▶ [Assignment]:
Among the entries that follow, locate the line with "Structures marked on this image (expert" and the line with "Outlined on this slice (semi-automatically". Output those lines and all lines in between, exactly, minus the pictures.

***** Source records *****

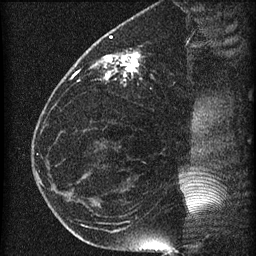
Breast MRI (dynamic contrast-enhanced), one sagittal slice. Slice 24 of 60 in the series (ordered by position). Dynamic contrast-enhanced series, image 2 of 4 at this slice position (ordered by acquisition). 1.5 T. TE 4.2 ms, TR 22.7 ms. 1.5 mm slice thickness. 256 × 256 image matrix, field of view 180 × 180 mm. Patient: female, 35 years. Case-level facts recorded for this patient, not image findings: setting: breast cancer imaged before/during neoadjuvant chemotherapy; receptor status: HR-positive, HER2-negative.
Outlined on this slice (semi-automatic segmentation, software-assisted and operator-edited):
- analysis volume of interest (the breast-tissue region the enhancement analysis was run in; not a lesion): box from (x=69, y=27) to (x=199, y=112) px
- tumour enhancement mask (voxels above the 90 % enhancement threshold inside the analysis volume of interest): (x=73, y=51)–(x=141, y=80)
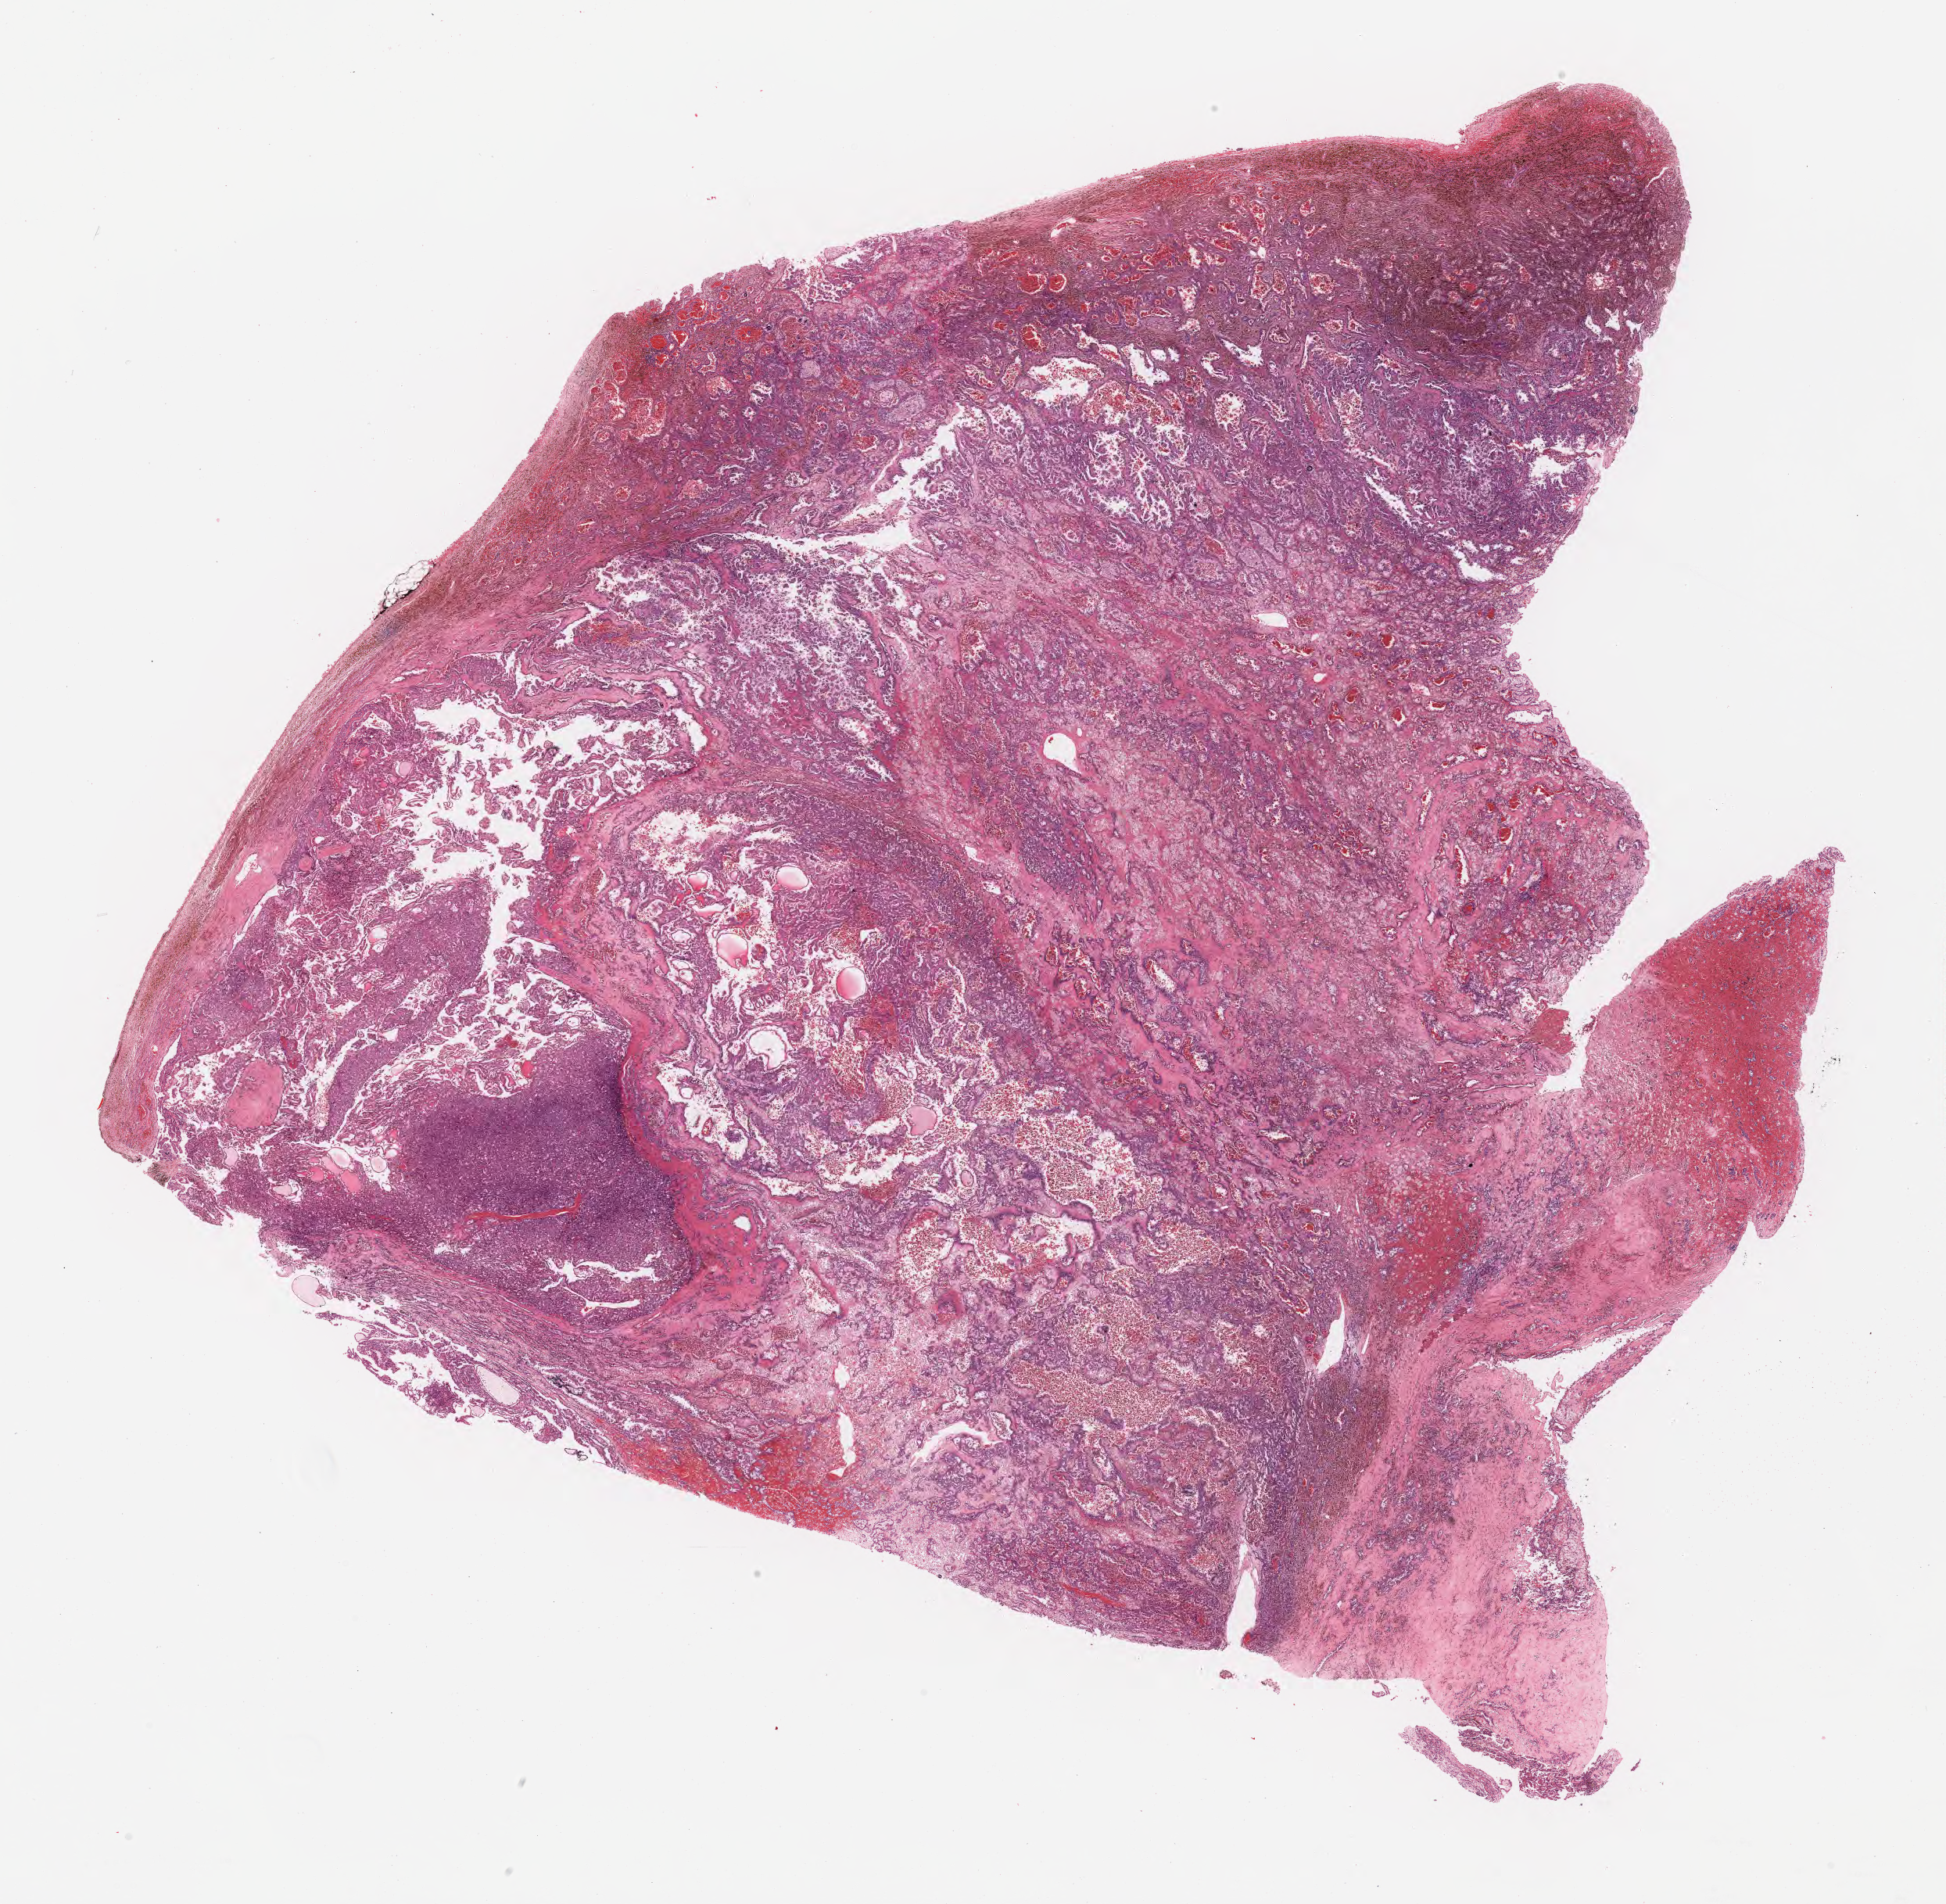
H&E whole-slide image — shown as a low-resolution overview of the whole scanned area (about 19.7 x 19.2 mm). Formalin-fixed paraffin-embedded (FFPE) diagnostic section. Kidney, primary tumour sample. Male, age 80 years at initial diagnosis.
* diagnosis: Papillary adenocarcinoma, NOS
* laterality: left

*****
***** Source records *****

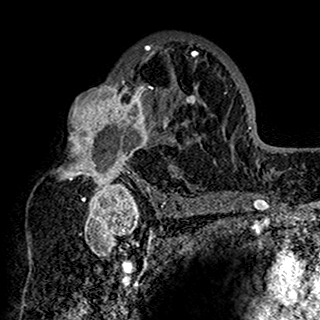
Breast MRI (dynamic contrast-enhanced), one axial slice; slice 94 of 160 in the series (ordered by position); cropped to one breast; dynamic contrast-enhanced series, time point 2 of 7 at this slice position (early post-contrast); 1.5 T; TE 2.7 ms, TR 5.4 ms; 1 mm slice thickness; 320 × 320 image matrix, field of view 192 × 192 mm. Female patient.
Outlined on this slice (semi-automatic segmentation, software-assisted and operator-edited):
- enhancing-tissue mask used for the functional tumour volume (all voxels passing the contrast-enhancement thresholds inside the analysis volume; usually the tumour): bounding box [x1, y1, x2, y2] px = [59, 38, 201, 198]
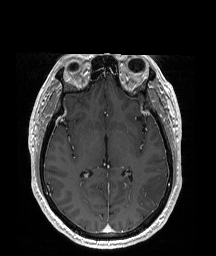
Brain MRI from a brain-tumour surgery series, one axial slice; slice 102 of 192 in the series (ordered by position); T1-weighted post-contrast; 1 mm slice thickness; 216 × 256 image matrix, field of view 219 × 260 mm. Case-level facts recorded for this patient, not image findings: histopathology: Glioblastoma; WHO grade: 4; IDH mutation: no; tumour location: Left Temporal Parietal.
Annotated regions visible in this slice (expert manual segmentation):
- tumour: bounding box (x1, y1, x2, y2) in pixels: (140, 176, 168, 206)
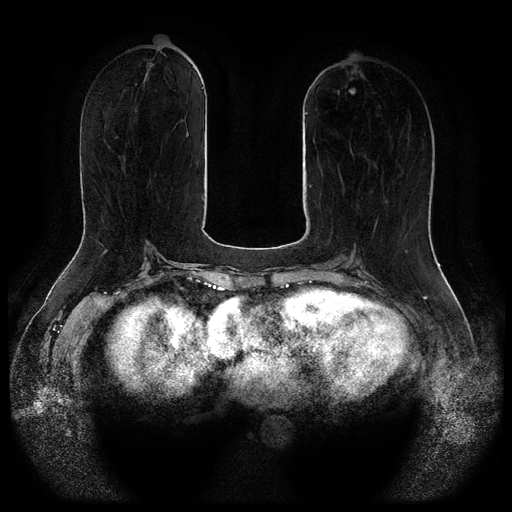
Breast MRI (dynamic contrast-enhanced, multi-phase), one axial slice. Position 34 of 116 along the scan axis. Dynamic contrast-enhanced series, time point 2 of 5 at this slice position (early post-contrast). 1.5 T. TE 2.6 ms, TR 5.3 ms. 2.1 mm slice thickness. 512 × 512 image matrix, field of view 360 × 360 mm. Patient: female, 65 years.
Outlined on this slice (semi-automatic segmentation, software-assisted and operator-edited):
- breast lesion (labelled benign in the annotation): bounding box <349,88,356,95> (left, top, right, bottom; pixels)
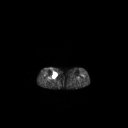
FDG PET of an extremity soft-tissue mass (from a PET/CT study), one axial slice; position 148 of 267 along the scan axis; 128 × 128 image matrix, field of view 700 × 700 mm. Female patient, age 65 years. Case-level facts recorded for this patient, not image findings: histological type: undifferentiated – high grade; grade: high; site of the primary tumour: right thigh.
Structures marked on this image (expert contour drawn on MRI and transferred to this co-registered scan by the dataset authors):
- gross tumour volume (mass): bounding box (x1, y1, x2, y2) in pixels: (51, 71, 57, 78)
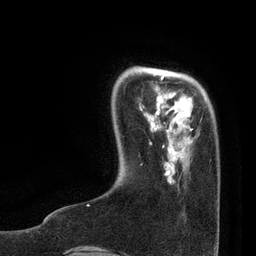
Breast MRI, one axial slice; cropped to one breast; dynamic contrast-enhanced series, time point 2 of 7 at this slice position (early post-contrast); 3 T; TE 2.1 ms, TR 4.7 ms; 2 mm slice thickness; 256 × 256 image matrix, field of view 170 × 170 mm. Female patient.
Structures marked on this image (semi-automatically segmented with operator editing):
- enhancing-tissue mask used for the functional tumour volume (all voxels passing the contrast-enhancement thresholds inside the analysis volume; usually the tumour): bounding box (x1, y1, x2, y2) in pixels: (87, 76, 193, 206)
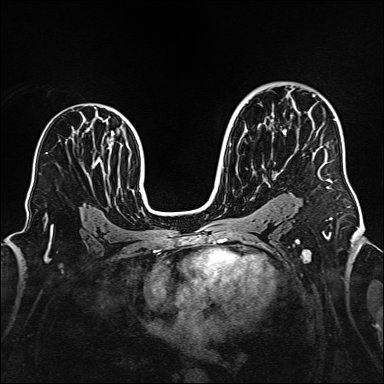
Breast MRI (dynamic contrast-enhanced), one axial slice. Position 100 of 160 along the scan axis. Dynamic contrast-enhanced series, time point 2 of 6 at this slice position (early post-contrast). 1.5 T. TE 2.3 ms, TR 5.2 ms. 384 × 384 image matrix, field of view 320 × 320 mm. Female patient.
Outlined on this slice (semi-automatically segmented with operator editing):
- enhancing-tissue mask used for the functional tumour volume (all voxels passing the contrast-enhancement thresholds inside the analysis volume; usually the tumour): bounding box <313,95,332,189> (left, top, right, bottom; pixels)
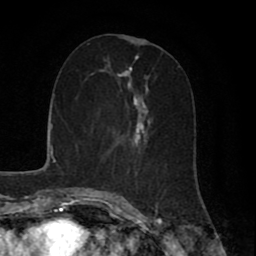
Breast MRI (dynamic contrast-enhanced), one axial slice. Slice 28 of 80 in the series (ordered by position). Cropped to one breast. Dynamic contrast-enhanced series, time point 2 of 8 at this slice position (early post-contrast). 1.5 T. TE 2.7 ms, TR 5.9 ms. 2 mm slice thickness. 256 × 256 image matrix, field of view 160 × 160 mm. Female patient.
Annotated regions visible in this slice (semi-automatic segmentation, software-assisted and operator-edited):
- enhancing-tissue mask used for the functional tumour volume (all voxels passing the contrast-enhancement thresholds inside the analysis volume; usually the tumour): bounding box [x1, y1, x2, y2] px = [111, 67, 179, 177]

*****

▶ [Result of this exercise]:
Structures marked on this image (expert contour drawn on MRI and transferred to this co-registered scan by the dataset authors):
- gross tumour volume (mass): bounding box (x1, y1, x2, y2) in pixels: (51, 71, 57, 78)
Breast MRI, one axial slice; cropped to one breast; dynamic contrast-enhanced series, time point 2 of 7 at this slice position (early post-contrast); 3 T; TE 2.1 ms, TR 4.7 ms; 2 mm slice thickness; 256 × 256 image matrix, field of view 170 × 170 mm. Female patient.
Structures marked on this image (semi-automatically segmented with operator editing):
- enhancing-tissue mask used for the functional tumour volume (all voxels passing the contrast-enhancement thresholds inside the analysis volume; usually the tumour): bounding box (x1, y1, x2, y2) in pixels: (87, 76, 193, 206)
Breast MRI (dynamic contrast-enhanced), one axial slice. Position 100 of 160 along the scan axis. Dynamic contrast-enhanced series, time point 2 of 6 at this slice position (early post-contrast). 1.5 T. TE 2.3 ms, TR 5.2 ms. 384 × 384 image matrix, field of view 320 × 320 mm. Female patient.
Outlined on this slice (semi-automatically segmented with operator editing):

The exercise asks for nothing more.